**What to work on:** Skip the images and repeat every entry word for word.

(Stored data entries)

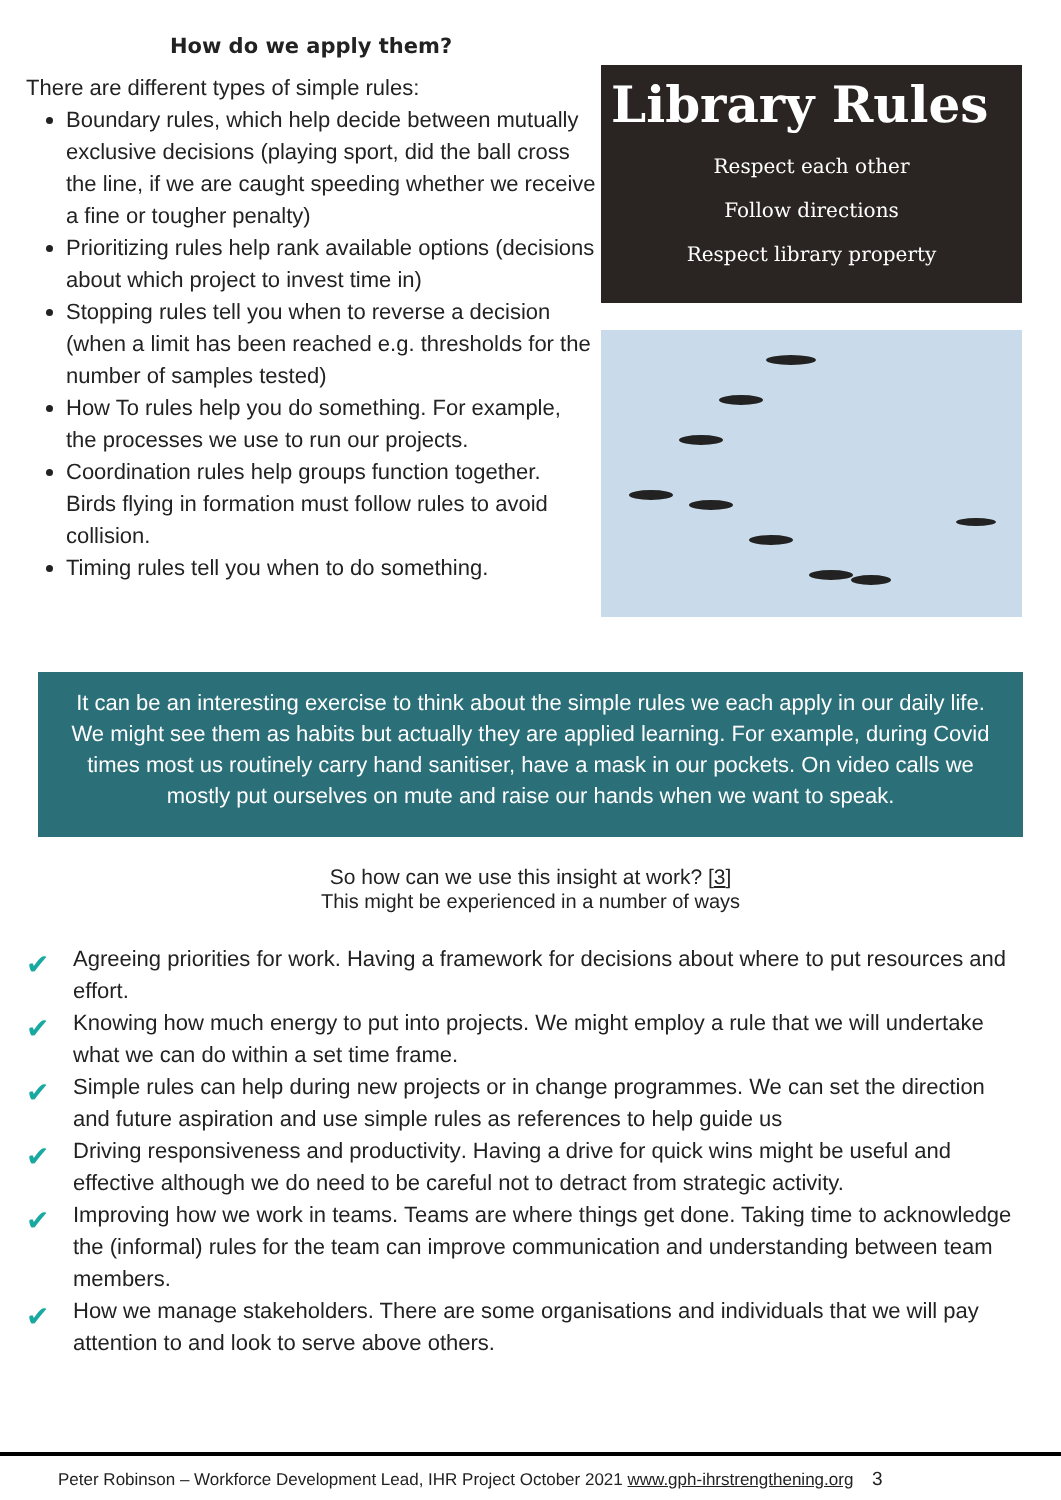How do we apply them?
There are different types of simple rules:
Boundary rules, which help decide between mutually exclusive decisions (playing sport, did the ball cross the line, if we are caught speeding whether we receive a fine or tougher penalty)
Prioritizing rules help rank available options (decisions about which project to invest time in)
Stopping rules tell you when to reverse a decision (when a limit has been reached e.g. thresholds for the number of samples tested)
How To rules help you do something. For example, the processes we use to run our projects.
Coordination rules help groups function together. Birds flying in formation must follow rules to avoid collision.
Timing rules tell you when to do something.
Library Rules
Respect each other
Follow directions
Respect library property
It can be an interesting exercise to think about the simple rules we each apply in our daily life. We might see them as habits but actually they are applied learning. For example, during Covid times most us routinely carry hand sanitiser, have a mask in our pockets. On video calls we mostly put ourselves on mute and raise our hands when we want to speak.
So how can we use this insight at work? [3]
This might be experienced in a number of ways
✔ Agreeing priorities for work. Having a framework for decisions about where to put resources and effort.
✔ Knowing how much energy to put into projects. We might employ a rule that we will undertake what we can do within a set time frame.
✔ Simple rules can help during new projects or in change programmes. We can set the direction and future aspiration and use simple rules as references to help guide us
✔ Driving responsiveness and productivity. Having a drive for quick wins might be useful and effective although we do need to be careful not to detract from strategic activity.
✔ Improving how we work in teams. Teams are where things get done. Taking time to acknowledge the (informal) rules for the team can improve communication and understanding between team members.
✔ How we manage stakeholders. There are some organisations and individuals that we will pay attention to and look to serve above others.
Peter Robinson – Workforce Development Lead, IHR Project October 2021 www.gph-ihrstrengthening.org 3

**Written answer:**
How do we apply them?
There are different types of simple rules:
Boundary rules, which help decide between mutually exclusive decisions (playing sport, did the ball cross the line, if we are caught speeding whether we receive a fine or tougher penalty)
Prioritizing rules help rank available options (decisions about which project to invest time in)
Stopping rules tell you when to reverse a decision (when a limit has been reached e.g. thresholds for the number of samples tested)
How To rules help you do something. For example, the processes we use to run our projects.
Coordination rules help groups function together. Birds flying in formation must follow rules to avoid collision.
Timing rules tell you when to do something.
Library Rules
Respect each other
Follow directions
Respect library property
It can be an interesting exercise to think about the simple rules we each apply in our daily life. We might see them as habits but actually they are applied learning. For example, during Covid times most us routinely carry hand sanitiser, have a mask in our pockets. On video calls we mostly put ourselves on mute and raise our hands when we want to speak.
So how can we use this insight at work? [3]
This might be experienced in a number of ways
✔ Agreeing priorities for work. Having a framework for decisions about where to put resources and effort.
✔ Knowing how much energy to put into projects. We might employ a rule that we will undertake what we can do within a set time frame.
✔ Simple rules can help during new projects or in change programmes. We can set the direction and future aspiration and use simple rules as references to help guide us
✔ Driving responsiveness and productivity. Having a drive for quick wins might be useful and effective although we do need to be careful not to detract from strategic activity.
✔ Improving how we work in teams. Teams are where things get done. Taking time to acknowledge the (informal) rules for the team can improve communication and understanding between team members.
✔ How we manage stakeholders. There are some organisations and individuals that we will pay attention to and look to serve above others.
Peter Robinson – Workforce Development Lead, IHR Project October 2021 www.gph-ihrstrengthening.org 3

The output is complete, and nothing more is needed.